Art Institute of Portland Graduates at ADi Animation Studio

O objetivo é expor as áreas para que você possa escolher um dos segmentos, e investir seu tempo estudando e praticando para montar um portfólio, e procurar oportunidades de trabalho.

  • Animação: Esse é o primeiro tópico que todos associam com computação gráfica, mas pode ser um dos mais complicados de investir no Brasil. Infelizmente o mercado ainda é pequeno para quem quiser se dedicar exclusivamente a criação de animações para contar histórias por meio de animação. E as pessoas que conseguem produzir, encontram dificuldades para rentabilizar os projetos.

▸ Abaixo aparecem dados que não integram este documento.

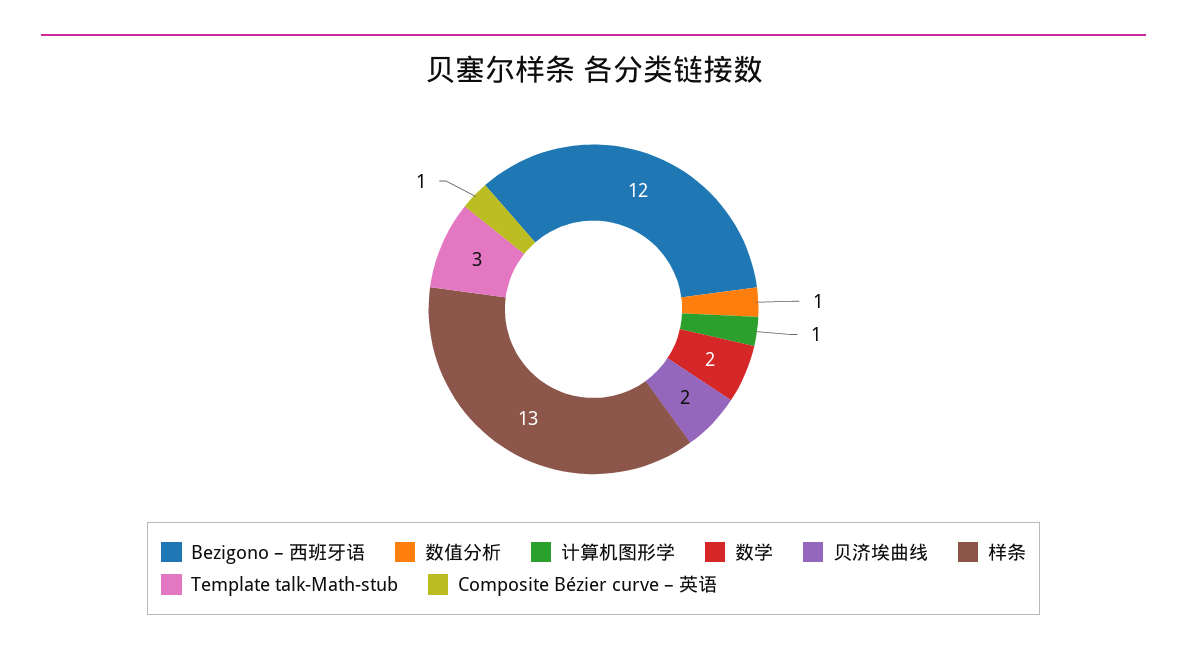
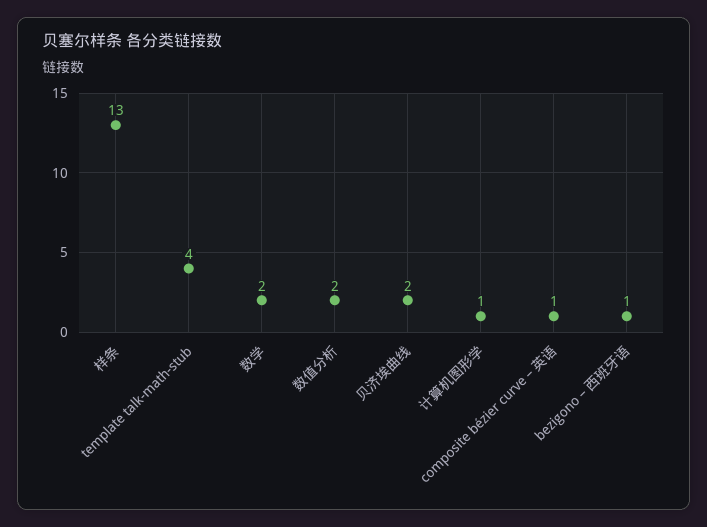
Bezigono – 西班牙语: 12 -> 1
数值分析: 1 -> 2
Template talk-Math-stub: 3 -> 4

Hoje já está muito melhor do que foi antigamente, mas ainda temos um longo caminho pela frente.
  • Produção publicitária: Aqui temos um dos mercados que consomem boa parte dos grandes talentos da computação gráfica 3d e 2d, pois as demandas nas produtoras e agências é gigantesca, e quem tiver um bom portfólio ou demo reel e não se importar em trabalhar sob pressão e com prazos curtíssimos, encontra excelentes oportunidades profissionais.

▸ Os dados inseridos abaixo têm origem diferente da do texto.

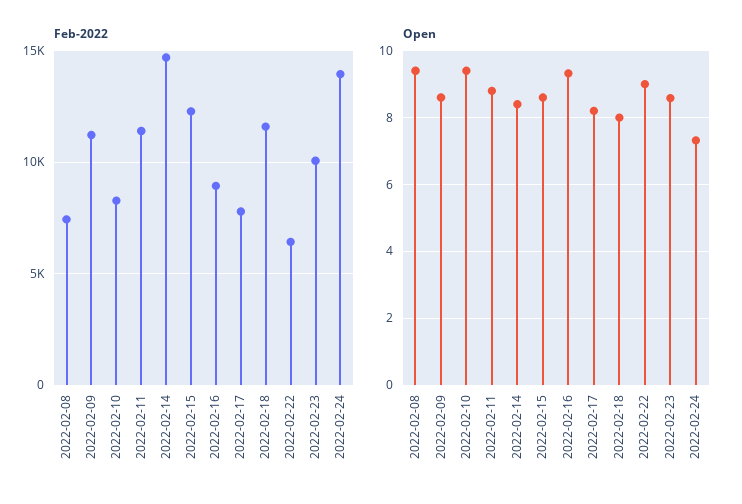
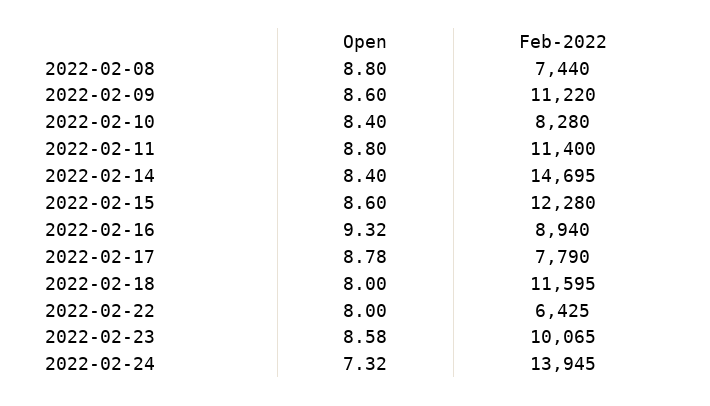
Open, 2022-02-08: 9.4 -> 8.8
Open, 2022-02-10: 9.4 -> 8.4
Open, 2022-02-17: 8.2 -> 8.78
Open, 2022-02-22: 9 -> 8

  • Visualização de produtos: Muitos dos produtos que são planejados em industrias e oficinas precisam de visualização antes de partir para a produção, ou mesmo para ajudar nas vendas. Podemos incluir objetos das mais variadas escalas nessa categoria, que podem incluir desde navios até mesmo peças de mobiliário.
  • Visualização arquitetônica: Outro grande consumidor de material relacionado com computação gráfica é o mercado de visualização para arquitetura, pois os inúmeros projetos que surgem todos os dias pelo país, precisam de imagens e animações para demonstrar aos futuros compradores como é que ficará o seu investimento, quando a obra estiver concluída.

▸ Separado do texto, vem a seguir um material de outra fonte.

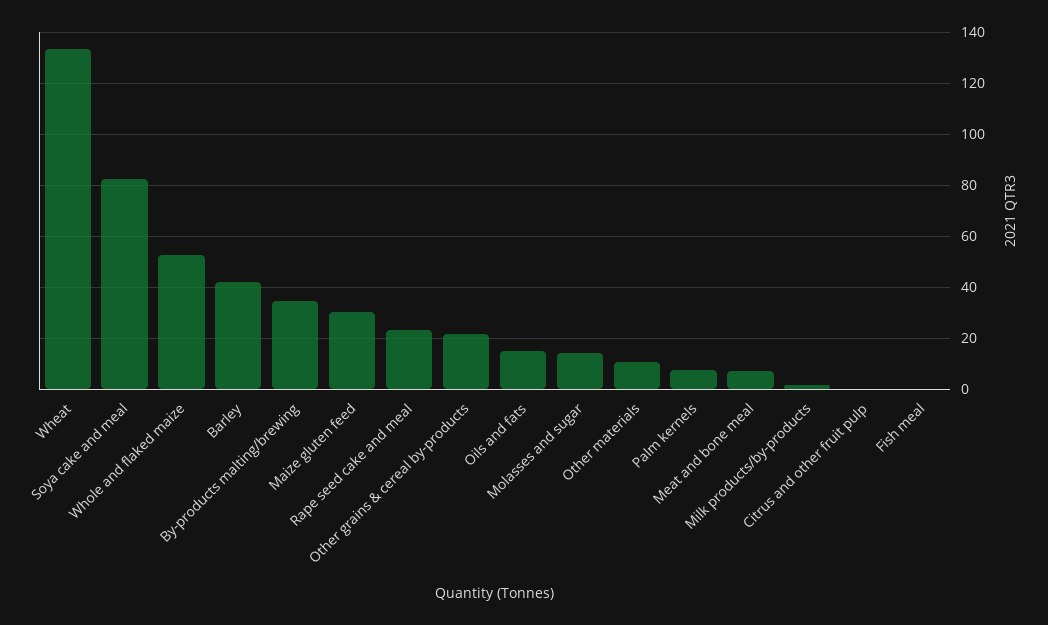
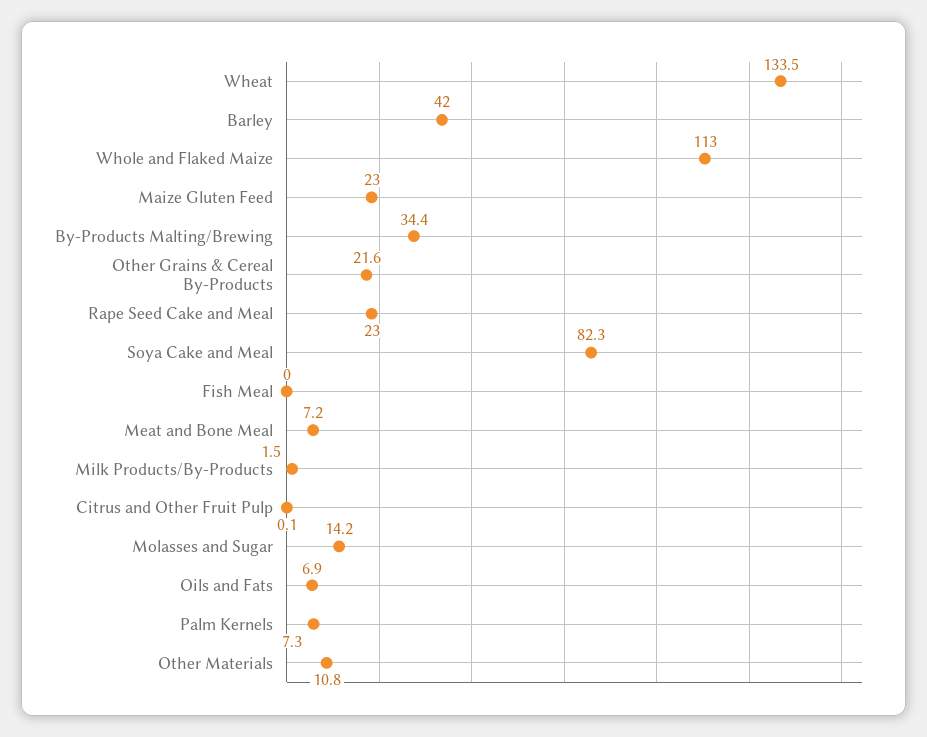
Whole and flaked maize: 52.5 -> 113
Maize gluten feed: 30 -> 23
Oils and fats: 15 -> 6.9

  • Educação: Esse é um mercado que sempre existiu, mas hoje apresenta boa demanda de trabalho. O uso de recursos multimídia em salas de aula faz com que diversas produtoras de material educacional precisem de artistas 3d, para representar imagens e animações para diversos assuntos.
  • Jogos: O Brasil tem papel de destaque na produção de jogos com vários centros de excelência distribuídos pelo país. E para produzir jogos para consoles, PCs ou celulares é preciso muito material gráfico. Quem quiser investir nessa área não deve se arrepender, pois a demanda existe e faltam bons artistas no mercado.
  • Web Design: A produção de material gráfico 3d para internet já foi mais difícil, mas hoje é possível criar muita coisa usando 3d sem a necessidade de conhecer dúzias de bibliotecas para Flash, Java e outras linguagens. Quem for investir na web, precisa focar mais em linguagens junto com a organização das interfaces, mas também não deve ter problemas para encontrar oportunidades no mercado.
  • Videografia: O uso de material gráfico em 3d é bem comum em vídeos como forma de ilustrar ou apresentar elementos para criação de videoclipes, vinhetas e informações em forma de vídeo. Como as ferramentas de produção de vídeos e equipamentos são muito mais acessíveis para produtoras e pequenas empresas, é mais fácil encontrar oportunidades nessa área. Aqui podemos listar as produções para cinema que se espalham pelo país, e precisam de artistas para montagem dos vídeos e também dos efeitos visuais.

A lista apresenta algumas das áreas que oferecem as melhores oportunidades para profissionais e artistas 3d. Caso tenha esquecido alguma área, fique a vontade para indicar nos comentários do artigo.

Espero que a lista possa ajudar as pessoas que ainda não sabem ao certo com quais áreas da computação gráfica seria mais apropriado trabalhar, ou mesmo investir o seu tempo em cursos ou treinamentos.